**Try it:**
Transcribe the data below verbatim from the line with "M627,308L628,373L597,374L596,309Z" to the line with "<!-- poi labels -->". Include both of those lines.
-------- Input for this task --------
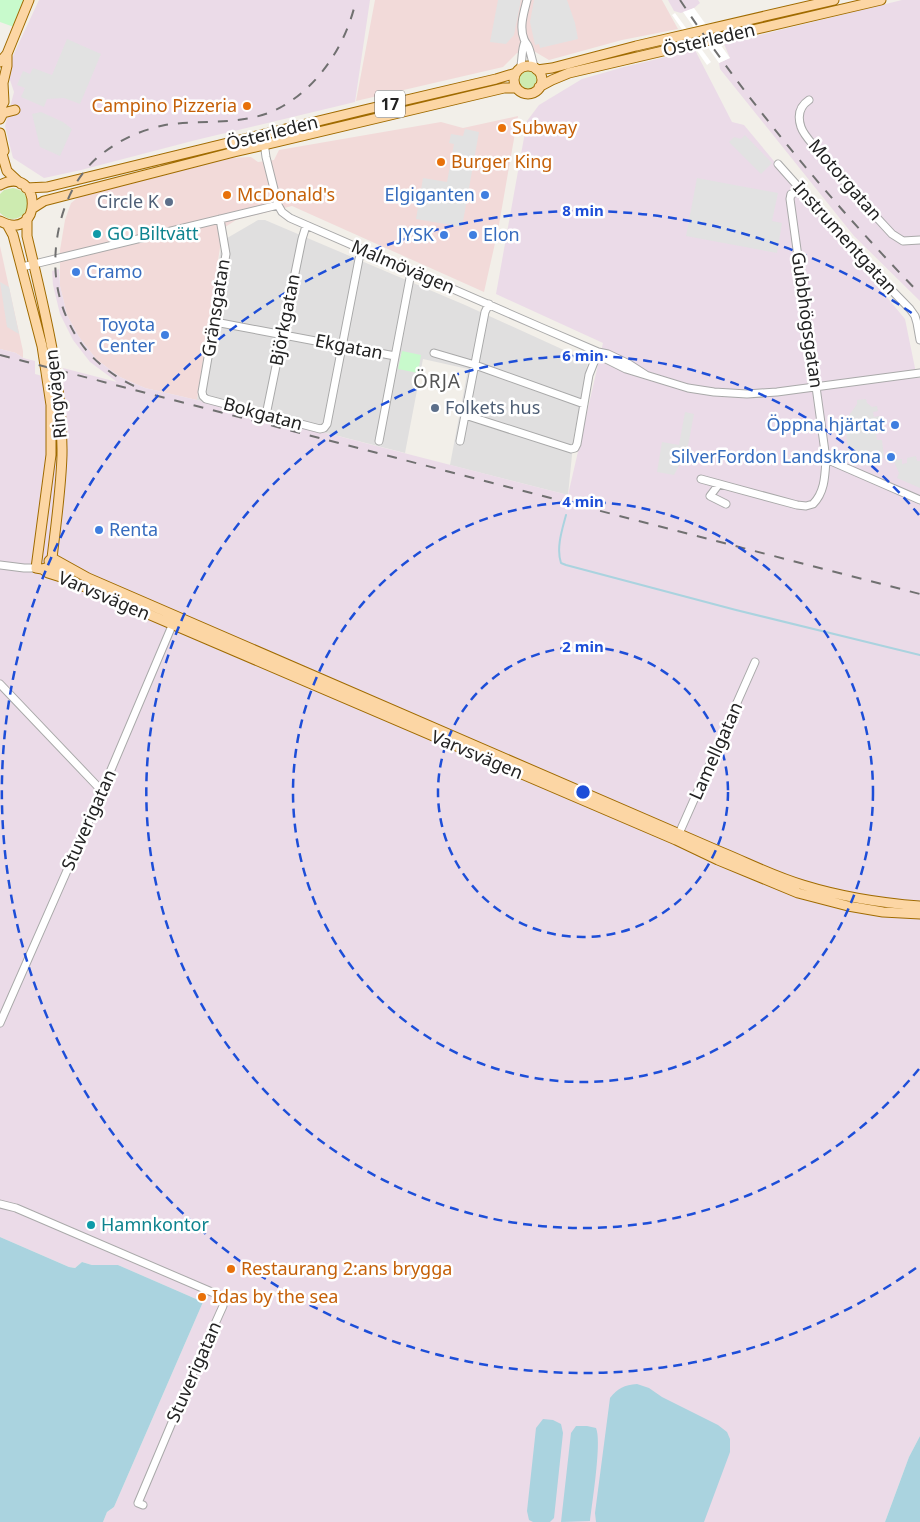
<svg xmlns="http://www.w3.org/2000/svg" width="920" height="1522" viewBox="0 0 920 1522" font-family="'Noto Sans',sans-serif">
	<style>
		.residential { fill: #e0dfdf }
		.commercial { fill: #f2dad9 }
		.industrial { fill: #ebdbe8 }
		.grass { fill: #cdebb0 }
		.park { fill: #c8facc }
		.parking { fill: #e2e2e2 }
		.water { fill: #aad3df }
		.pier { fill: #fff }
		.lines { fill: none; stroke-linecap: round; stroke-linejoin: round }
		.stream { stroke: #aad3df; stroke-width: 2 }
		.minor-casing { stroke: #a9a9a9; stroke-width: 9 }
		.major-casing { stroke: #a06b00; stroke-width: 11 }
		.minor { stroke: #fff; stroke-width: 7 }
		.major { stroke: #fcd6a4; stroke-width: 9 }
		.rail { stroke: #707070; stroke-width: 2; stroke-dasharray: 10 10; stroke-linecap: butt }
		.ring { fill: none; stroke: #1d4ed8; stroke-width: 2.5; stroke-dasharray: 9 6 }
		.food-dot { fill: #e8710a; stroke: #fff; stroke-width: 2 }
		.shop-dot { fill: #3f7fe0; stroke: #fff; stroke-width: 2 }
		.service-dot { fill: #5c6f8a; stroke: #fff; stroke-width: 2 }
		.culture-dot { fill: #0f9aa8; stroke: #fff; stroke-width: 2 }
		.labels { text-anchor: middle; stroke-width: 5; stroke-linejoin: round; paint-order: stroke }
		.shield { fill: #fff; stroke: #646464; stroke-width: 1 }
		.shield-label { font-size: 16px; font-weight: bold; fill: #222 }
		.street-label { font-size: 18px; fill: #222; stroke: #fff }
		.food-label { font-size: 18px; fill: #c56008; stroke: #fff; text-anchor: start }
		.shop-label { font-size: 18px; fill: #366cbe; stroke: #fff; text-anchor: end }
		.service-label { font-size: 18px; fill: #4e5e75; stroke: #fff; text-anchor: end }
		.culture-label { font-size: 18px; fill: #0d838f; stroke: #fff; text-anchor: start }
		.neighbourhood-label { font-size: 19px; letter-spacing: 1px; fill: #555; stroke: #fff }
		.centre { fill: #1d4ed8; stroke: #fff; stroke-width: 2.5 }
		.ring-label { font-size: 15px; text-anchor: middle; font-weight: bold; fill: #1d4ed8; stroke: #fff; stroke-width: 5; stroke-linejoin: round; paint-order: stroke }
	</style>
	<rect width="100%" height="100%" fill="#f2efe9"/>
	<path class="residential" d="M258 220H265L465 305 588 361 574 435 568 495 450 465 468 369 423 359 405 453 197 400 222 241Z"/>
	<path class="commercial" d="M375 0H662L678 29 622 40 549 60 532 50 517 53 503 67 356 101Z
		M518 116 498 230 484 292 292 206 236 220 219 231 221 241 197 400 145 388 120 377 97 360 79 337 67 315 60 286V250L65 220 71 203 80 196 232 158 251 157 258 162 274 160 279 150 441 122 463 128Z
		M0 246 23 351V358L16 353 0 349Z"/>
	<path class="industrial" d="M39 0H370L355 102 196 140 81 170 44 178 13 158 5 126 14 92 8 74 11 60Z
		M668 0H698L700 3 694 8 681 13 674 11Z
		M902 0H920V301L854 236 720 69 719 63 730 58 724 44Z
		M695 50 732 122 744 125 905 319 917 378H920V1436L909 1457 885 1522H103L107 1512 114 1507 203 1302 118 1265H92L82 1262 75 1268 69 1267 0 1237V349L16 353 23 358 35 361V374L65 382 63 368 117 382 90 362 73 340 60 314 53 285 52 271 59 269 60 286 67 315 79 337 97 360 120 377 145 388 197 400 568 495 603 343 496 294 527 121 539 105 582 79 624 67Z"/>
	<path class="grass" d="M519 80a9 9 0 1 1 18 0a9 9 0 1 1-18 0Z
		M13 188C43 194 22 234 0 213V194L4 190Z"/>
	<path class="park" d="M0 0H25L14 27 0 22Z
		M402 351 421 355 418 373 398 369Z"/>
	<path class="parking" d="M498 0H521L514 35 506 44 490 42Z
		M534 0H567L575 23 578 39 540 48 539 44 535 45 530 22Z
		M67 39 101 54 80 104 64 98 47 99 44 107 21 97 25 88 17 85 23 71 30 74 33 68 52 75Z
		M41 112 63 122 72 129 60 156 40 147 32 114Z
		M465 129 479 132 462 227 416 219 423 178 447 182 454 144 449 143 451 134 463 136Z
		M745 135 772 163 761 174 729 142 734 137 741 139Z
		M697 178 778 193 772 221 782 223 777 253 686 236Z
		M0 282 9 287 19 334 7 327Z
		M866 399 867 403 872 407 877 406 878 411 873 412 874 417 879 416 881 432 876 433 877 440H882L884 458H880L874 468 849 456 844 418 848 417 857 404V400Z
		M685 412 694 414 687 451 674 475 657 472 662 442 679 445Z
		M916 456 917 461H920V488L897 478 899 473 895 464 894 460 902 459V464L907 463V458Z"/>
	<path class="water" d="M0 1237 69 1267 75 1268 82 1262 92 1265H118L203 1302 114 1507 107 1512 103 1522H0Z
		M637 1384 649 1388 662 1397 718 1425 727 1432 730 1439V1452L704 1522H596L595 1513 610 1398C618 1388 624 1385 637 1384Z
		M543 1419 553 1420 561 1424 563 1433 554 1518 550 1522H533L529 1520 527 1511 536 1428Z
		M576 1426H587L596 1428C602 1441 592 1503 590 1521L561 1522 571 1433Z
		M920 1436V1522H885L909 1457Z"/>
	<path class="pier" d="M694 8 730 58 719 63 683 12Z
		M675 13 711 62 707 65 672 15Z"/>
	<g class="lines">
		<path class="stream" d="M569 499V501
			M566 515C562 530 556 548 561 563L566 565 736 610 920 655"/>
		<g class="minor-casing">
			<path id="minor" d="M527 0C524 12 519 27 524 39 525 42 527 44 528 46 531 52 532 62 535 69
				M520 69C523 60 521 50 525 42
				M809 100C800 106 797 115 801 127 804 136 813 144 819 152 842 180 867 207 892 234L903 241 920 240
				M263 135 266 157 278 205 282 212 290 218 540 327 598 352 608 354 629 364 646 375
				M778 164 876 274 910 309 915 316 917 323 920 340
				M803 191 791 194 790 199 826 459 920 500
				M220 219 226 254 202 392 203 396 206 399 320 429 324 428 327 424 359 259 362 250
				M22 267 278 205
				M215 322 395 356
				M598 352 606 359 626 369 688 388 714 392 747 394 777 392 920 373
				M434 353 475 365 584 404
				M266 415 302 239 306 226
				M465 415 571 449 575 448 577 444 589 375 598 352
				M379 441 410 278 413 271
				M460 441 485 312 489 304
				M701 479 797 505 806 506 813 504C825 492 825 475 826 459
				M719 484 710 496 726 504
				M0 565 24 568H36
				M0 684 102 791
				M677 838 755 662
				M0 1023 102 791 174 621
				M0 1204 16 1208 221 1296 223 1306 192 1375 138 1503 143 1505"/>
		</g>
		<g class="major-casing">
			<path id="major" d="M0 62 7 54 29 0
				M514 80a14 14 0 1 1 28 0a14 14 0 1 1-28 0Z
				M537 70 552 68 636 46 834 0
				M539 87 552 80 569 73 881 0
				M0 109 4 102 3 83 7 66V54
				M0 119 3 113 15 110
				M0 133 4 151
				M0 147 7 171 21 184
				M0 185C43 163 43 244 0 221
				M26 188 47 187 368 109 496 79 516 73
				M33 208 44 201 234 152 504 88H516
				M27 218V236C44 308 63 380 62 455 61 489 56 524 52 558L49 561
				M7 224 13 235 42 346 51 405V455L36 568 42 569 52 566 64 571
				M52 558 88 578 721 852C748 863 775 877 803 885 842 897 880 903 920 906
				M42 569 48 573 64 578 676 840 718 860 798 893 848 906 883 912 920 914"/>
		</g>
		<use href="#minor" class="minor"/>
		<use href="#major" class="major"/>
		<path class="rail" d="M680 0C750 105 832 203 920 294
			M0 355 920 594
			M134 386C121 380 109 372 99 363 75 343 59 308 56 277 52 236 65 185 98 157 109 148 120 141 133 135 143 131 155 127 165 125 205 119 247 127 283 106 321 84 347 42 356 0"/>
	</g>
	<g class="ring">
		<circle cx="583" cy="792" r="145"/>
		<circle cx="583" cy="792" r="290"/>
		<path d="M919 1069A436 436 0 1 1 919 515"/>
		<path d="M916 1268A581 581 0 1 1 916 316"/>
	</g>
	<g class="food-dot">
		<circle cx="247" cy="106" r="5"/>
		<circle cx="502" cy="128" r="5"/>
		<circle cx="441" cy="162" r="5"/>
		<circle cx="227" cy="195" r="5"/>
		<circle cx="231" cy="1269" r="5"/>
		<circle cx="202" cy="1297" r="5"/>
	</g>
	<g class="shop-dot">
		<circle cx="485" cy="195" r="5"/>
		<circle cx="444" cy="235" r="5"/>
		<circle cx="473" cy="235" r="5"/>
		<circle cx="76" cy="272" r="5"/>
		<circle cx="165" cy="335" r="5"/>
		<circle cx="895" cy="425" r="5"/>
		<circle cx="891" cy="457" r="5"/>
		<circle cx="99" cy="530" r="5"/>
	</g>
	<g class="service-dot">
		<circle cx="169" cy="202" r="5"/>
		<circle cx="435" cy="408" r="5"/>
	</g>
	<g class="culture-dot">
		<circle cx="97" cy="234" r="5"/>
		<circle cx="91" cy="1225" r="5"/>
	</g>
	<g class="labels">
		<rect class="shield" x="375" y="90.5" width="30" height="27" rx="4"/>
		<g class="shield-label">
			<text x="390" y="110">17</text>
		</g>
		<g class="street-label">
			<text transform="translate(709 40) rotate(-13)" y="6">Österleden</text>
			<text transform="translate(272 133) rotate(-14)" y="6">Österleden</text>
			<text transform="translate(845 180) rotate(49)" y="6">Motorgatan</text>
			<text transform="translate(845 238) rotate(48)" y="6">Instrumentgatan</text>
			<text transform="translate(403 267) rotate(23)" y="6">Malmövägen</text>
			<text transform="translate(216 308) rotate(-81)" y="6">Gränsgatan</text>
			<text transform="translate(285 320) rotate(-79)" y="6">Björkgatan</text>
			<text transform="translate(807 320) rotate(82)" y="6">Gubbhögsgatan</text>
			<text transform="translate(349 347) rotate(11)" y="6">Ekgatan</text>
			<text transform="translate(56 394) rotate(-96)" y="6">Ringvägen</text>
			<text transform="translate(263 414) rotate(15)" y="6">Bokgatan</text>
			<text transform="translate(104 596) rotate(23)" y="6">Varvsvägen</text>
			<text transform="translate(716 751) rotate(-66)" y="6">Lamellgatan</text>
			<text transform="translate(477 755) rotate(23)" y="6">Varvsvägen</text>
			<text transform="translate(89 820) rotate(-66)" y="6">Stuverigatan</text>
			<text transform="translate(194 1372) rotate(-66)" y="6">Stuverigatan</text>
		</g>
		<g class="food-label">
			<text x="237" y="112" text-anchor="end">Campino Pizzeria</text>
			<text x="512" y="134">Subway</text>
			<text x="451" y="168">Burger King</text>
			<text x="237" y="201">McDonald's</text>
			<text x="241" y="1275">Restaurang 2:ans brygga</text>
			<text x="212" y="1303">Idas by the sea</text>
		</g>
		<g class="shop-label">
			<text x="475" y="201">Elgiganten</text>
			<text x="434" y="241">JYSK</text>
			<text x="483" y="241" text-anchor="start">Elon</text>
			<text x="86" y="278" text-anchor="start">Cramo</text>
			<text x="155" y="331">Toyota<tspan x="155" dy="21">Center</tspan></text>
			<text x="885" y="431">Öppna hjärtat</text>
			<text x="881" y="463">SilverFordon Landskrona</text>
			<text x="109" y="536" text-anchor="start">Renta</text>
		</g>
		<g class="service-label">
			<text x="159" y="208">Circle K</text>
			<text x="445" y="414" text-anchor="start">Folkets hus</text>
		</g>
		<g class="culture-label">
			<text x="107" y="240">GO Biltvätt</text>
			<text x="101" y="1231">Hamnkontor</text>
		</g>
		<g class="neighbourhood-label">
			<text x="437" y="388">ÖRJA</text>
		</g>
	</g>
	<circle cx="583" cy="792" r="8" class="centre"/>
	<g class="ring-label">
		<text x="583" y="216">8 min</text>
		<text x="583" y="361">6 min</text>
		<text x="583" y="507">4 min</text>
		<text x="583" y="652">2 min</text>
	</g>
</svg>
--------
-------- Input for this task --------
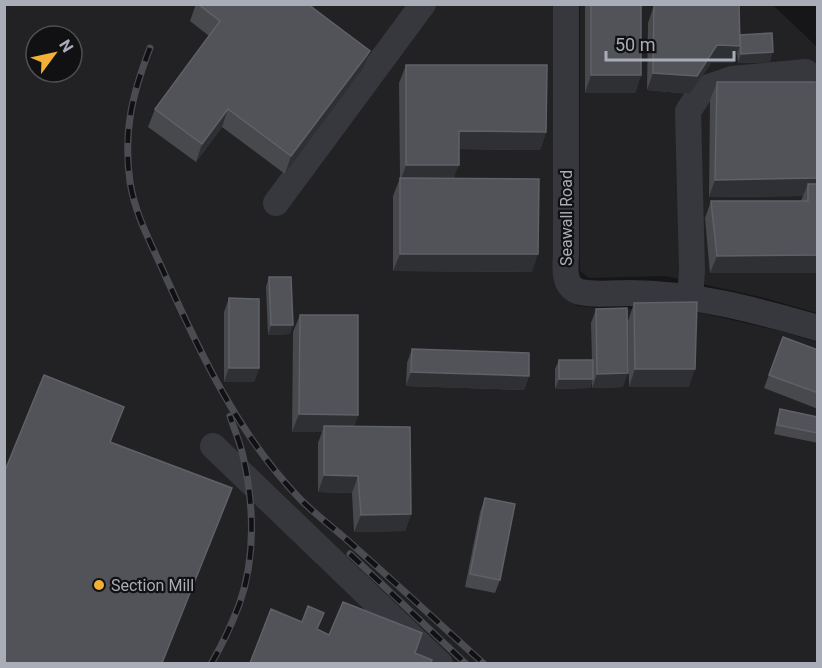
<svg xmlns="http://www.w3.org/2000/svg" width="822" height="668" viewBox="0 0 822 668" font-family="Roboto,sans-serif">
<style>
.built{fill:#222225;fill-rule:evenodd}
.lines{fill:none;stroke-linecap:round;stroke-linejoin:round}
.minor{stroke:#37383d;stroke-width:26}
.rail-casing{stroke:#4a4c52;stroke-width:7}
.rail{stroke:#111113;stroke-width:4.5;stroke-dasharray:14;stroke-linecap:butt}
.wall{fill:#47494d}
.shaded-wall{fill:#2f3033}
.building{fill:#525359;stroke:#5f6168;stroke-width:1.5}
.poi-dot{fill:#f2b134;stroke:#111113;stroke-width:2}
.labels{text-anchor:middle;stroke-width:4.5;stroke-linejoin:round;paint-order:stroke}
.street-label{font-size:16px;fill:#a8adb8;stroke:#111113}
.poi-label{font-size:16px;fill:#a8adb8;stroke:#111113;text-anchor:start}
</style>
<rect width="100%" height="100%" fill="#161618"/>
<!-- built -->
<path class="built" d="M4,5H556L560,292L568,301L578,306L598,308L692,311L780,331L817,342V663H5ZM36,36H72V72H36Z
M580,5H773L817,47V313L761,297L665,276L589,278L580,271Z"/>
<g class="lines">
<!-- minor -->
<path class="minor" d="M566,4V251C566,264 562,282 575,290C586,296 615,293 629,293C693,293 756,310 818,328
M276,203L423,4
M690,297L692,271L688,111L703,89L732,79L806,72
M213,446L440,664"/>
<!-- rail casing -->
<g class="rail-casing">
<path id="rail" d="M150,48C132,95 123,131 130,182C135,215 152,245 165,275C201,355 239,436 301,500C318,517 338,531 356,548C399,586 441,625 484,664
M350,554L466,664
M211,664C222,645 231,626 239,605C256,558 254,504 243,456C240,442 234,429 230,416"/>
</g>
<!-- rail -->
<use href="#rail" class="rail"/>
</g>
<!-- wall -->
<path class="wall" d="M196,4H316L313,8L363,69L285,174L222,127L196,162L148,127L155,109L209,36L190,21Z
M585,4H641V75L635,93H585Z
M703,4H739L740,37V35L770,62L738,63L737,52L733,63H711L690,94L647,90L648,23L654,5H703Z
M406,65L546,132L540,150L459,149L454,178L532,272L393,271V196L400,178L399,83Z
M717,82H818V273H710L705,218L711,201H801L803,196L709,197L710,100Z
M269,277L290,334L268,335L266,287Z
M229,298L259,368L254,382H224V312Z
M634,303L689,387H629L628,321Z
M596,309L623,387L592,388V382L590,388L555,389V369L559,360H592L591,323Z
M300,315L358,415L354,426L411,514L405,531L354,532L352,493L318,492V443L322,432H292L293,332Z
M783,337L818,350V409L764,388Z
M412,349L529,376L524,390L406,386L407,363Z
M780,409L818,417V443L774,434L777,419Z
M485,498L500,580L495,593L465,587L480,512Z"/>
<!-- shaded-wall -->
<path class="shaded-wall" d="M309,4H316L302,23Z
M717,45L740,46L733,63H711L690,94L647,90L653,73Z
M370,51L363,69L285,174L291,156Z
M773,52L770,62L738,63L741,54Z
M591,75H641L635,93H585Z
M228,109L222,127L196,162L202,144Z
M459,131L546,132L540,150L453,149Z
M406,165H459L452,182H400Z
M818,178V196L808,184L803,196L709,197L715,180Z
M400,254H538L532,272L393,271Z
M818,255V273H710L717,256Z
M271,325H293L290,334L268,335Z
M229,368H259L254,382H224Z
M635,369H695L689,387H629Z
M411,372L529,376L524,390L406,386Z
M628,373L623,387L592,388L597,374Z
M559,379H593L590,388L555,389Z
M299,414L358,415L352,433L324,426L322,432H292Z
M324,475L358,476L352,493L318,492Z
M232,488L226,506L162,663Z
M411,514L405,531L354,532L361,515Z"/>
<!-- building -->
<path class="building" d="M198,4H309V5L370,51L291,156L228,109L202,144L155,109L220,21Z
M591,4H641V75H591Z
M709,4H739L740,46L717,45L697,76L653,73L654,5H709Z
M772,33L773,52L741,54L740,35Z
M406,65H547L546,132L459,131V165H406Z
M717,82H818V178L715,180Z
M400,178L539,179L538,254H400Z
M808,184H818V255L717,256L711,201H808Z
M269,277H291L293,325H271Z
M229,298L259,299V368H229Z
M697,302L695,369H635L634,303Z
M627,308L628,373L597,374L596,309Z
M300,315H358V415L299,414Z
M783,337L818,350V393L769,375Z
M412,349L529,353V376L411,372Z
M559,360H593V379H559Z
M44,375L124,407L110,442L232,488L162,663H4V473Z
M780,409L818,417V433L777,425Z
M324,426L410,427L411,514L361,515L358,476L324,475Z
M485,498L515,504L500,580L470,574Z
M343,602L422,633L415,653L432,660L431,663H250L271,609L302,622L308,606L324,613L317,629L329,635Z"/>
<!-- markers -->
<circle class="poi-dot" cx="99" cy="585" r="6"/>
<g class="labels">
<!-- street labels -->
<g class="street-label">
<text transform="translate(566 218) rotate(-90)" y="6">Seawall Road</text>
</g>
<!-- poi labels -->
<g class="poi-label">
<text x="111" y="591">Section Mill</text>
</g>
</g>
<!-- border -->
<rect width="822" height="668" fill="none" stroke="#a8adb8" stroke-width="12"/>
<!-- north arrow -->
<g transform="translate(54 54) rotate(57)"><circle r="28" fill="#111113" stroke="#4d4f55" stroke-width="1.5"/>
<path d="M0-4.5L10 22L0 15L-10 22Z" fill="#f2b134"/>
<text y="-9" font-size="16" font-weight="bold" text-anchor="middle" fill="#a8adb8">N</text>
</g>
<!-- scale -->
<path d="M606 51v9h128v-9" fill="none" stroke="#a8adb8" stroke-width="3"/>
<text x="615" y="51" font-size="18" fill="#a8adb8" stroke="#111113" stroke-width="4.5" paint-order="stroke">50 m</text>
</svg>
--------
**Written answer:**
M627,308L628,373L597,374L596,309Z
M300,315H358V415L299,414Z
M783,337L818,350V393L769,375Z
M412,349L529,353V376L411,372Z
M559,360H593V379H559Z
M44,375L124,407L110,442L232,488L162,663H4V473Z
M780,409L818,417V433L777,425Z
M324,426L410,427L411,514L361,515L358,476L324,475Z
M485,498L515,504L500,580L470,574Z
M343,602L422,633L415,653L432,660L431,663H250L271,609L302,622L308,606L324,613L317,629L329,635Z"/>
<!-- markers -->
<circle class="poi-dot" cx="99" cy="585" r="6"/>
<g class="labels">
<!-- street labels -->
<g class="street-label">
<text transform="translate(566 218) rotate(-90)" y="6">Seawall Road</text>
</g>
<!-- poi labels -->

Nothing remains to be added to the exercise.